DOCUMENT PASSAGE:
On the long meandering drive up the mountain to the park, I stopped at a “Semi-Ghost Town.” I call it Semi-Ghost because there are still people living there and a lot of motels and cabin rental places, so it wasn’t really an abandoned town.  Adding a little to the authenticity was the fact that it was a Sunday afternoon so pretty much everything was closed.

After checking out the little town, I and my honda civic continued our trek up the mountain. I’m pretty pleased that my little hybrid has managed to tackle mountains, deserts, and monsoons over the last 3 months. If only it could handle the Himalaya

Misty mountains in the desert.

sized speed bumps Juarez has constructed at random intervals (aka the middle of the freeway), life would be perfect. The forest was stunningly beautiful. It was drizzling a little bit up in the mountains but rain is another thing I’ve started to miss out the in the desert. I don’t think I’ve ever enjoyed rain so much before, when we get 2 drops in Juarez I practically do a happy dance.

There were a couple of scenic overlooks on the road up to the cliff dwellings, so I pulled over and took a few shots. It is pretty amazing to be able to peer over a cliff and see and smell pine forests but also see the desert just beyond. There were also various cacti growing between the stands of pine trees. Having lived most of my life in Maryland, I’m not used all these cacti yet!

The real reason of course I have been dying to go to Gila is the cliff dwellings. They were definitely worth the trek. There were probably only about 10 people on the trail so it felt like I had the park to myself.

The Gila Cliff Dwellings

Apparently the people that lived in the dwellings spent 15 years building them, and then only lived there for 10 years before taking off for greener pastures, though where those greener pastures were no one is exactly sure. Because the park was pretty empty I had plenty of time to talk to the guide at the park, who apparently once wanted to join the Foreign Service as well. So despite the fact that my GPS lied to me about the total travel time, it was definitely worth the trek. I think next time though I will stay overnight, because apparently there is another ghost town out in them thar hills that I missed.

TASK DATA:
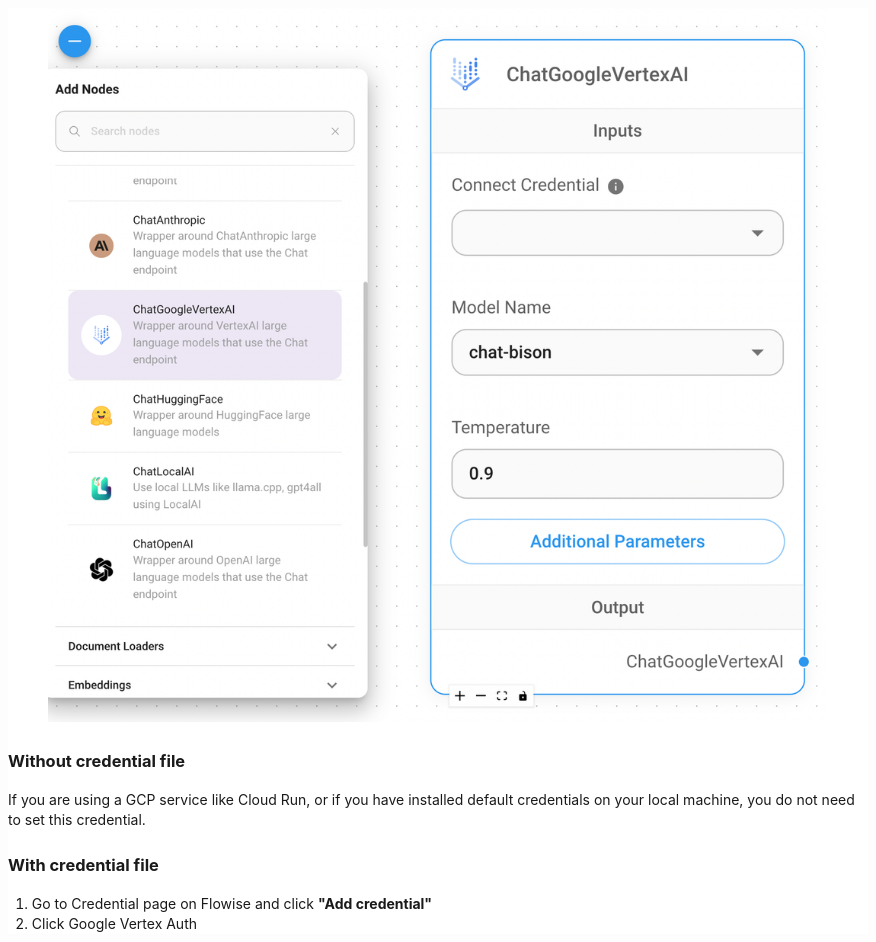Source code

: <figure><img src="../../../.gitbook/assets/image (4) (1) (1) (1) (1) (1) (1) (1) (1) (1).png" alt=""><figcaption></figcaption></figure>

### Without credential file

If you are using a GCP service like Cloud Run, or if you have installed default credentials on your local machine, you do not need to set this credential.

### With credential file

1. Go to Credential page on Flowise and click **"Add credential"**
2. Click Google Vertex Auth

WORK INSTRUCTIONS:
**A.** Retype the part of the Gila cliff dwellings account starting at "On the long" and ending at "mountains in the desert.".
**B.** Convert the lines of the listing, starting at the line that contains "1. Go to Credential" and ending at the last line of the listing, into a Markdown table with the columns No. and Line, leaving out blank lines. Include only those lines.

ANSWERS TO EACH TASK:
**A.**
On the long meandering drive up the mountain to the park, I stopped at a “Semi-Ghost Town.” I call it Semi-Ghost because there are still people living there and a lot of motels and cabin rental places, so it wasn’t really an abandoned town.  Adding a little to the authenticity was the fact that it was a Sunday afternoon so pretty much everything was closed.

After checking out the little town, I and my honda civic continued our trek up the mountain. I’m pretty pleased that my little hybrid has managed to tackle mountains, deserts, and monsoons over the last 3 months. If only it could handle the Himalaya

Misty mountains in the desert.

**B.**
| No. | Line |
|---|---|
| 1 | 1. Go to Credential page on Flowise and click **"Add credential"** |
| 2 | 2. Click Google Vertex Auth |